The EU's most significant supply chain legislation in a generation. UK businesses supplying into Europe need to understand it now — not when the first penalties land.
The Corporate Sustainability Due Diligence Directive (EU 2024/1760) entered into force in July 2024. It requires large EU companies — and non-EU companies with significant EU revenue — to conduct human rights and environmental due diligence across their value chains. This means identifying, preventing, mitigating, and accounting for adverse impacts not just in their own operations but throughout their supply chains.
For UK businesses, the critical point is this: Brexit does not exempt you. If you supply goods or services to EU companies in scope, those companies are required by the directive to extend their due diligence obligations to you. You will be asked to provide evidence of your own due diligence. If you cannot, you risk losing the contract.

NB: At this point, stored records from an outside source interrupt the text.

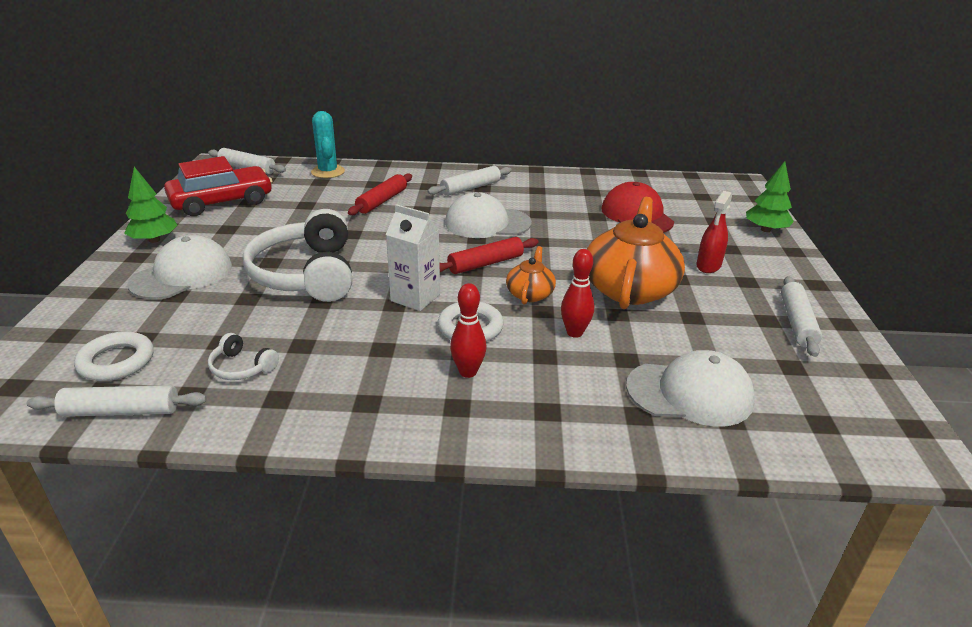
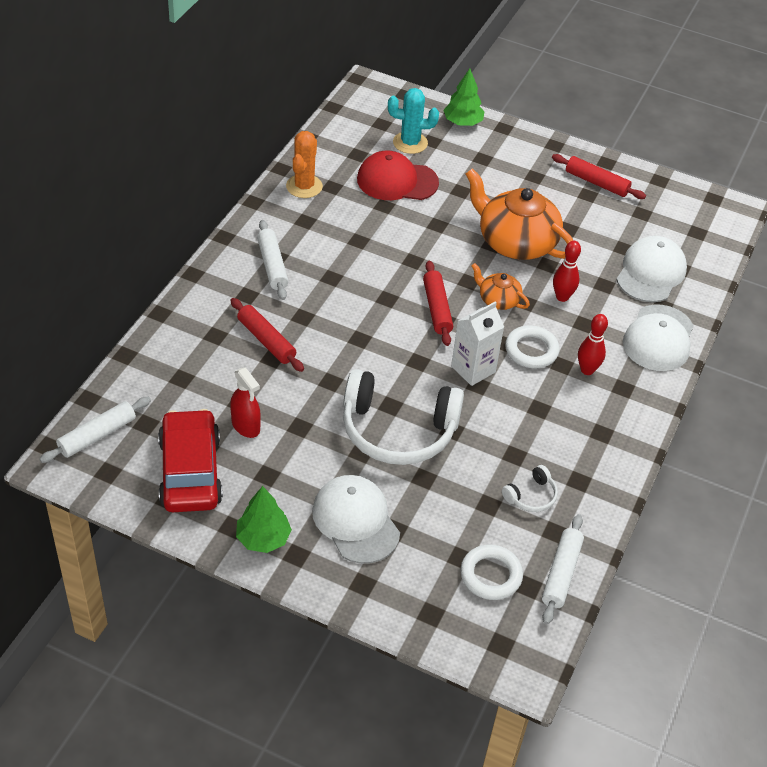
camera: 70 degrees left, 15 degrees up
(328, 172) = (156, 365): turquoise cactus -> turquoise cactus (410, 143)
(487, 223) = (360, 281): white cap -> white cap (658, 338)
(577, 182) = (304, 186): none -> orange cactus
(708, 266) = (503, 184): red spray bottle -> red spray bottle (246, 426)
(797, 322) = (596, 183): white rolling pin -> red rolling pin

The directive shifts liability upstream. It is no longer sufficient for a large company to say they were unaware of human rights violations in their supply chain. They are required to have systems in place to identify and prevent them.
European Parliament, CSDDD Legislative Summary, July 2024
| Phase | Applies from | Company threshold | EU revenue threshold |
|---|---|---|---|
| Phase 1 | July 2027 | 5,000+ employees | €1.5bn+ net turnover |
| Phase 2 | July 2028 | 3,000+ employees | €900M+ net turnover |
| Phase 3 | July 2029 | 1,000+ employees | €450M+ net turnover |
| Non-EU companies | Respective phase dates | Same thresholds by EU revenue | €1.5bn / €900M / €450M generated in EU |
UK businesses below these thresholds are not directly in scope. But they are indirectly affected the moment a direct customer crosses into scope. A UK agricultural feed supplier to a major European food manufacturer is not subject to CSDDD directly — but their customer is, and that customer will push due diligence requirements down into their supply chain.

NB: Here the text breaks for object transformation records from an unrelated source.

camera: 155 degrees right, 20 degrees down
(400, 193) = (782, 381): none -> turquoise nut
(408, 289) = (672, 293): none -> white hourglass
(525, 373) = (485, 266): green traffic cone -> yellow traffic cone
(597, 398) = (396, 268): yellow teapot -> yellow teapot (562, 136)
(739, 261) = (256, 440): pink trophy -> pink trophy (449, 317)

⚠️ The indirect effect: Most UK SMEs will encounter CSDDD through their customers' supplier questionnaires and onboarding processes — not through direct regulatory enforcement. The question to ask is: "Do any of my customers have more than 1,000 employees and significant EU revenue?" If yes, prepare now.
The directive requires companies to implement six core obligations across their value chains:
Adopt a due diligence policy describing the company's approach to identifying and addressing adverse impacts. Review and update at least annually. For supply chains, this means documented supplier policies, codes of conduct, and contractual requirements.
Map the value chain to identify where human rights and environmental risks exist. This must go beyond tier one suppliers. The directive explicitly includes "established business relationships" — meaning suppliers of suppliers where there is a predictable relationship.
Where impacts are identified, take appropriate measures to prevent or mitigate them. This includes contractual assurances, capacity building, and — where prevention is not possible — using leverage with suppliers to require improvement.
Where an actual adverse impact exists, take action to bring it to an end or minimise its extent. If the company cannot bring it to an end, they must refrain from entering into new or renewing existing relations with the relevant partner.
Implement a mechanism for persons and organisations to raise concerns about adverse impacts. This includes trade unions, civil society organisations, and affected communities — not just direct employees.
Publish an annual statement describing due diligence processes, identified impacts, and actions taken. This must be available on the company website and filed with the relevant national authority.
The directive requires member states to establish penalties that are "effective, proportionate and dissuasive." The framework specifies a maximum penalty of at least 5% of net worldwide turnover in the preceding financial year. For large companies this creates material liability — a company with €3bn revenue faces a potential maximum penalty of €150M for persistent non-compliance.
Beyond financial penalties, the directive creates civil liability. Persons who suffer damage as a result of a company's failure to fulfil due diligence obligations can bring claims in national courts. This is the provision that most directly motivates compliance — the financial penalty is capped, but litigation liability is not.
The practical implication for UK businesses — whether directly in scope or indirectly affected through their customer base — is that supplier verification needs to become continuous, not point-in-time. A supplier who passed a modern slavery audit in 2023 may have changed ownership, shifted production to a higher-risk facility, or reduced audit frequency. Static verification is not due diligence under CSDDD.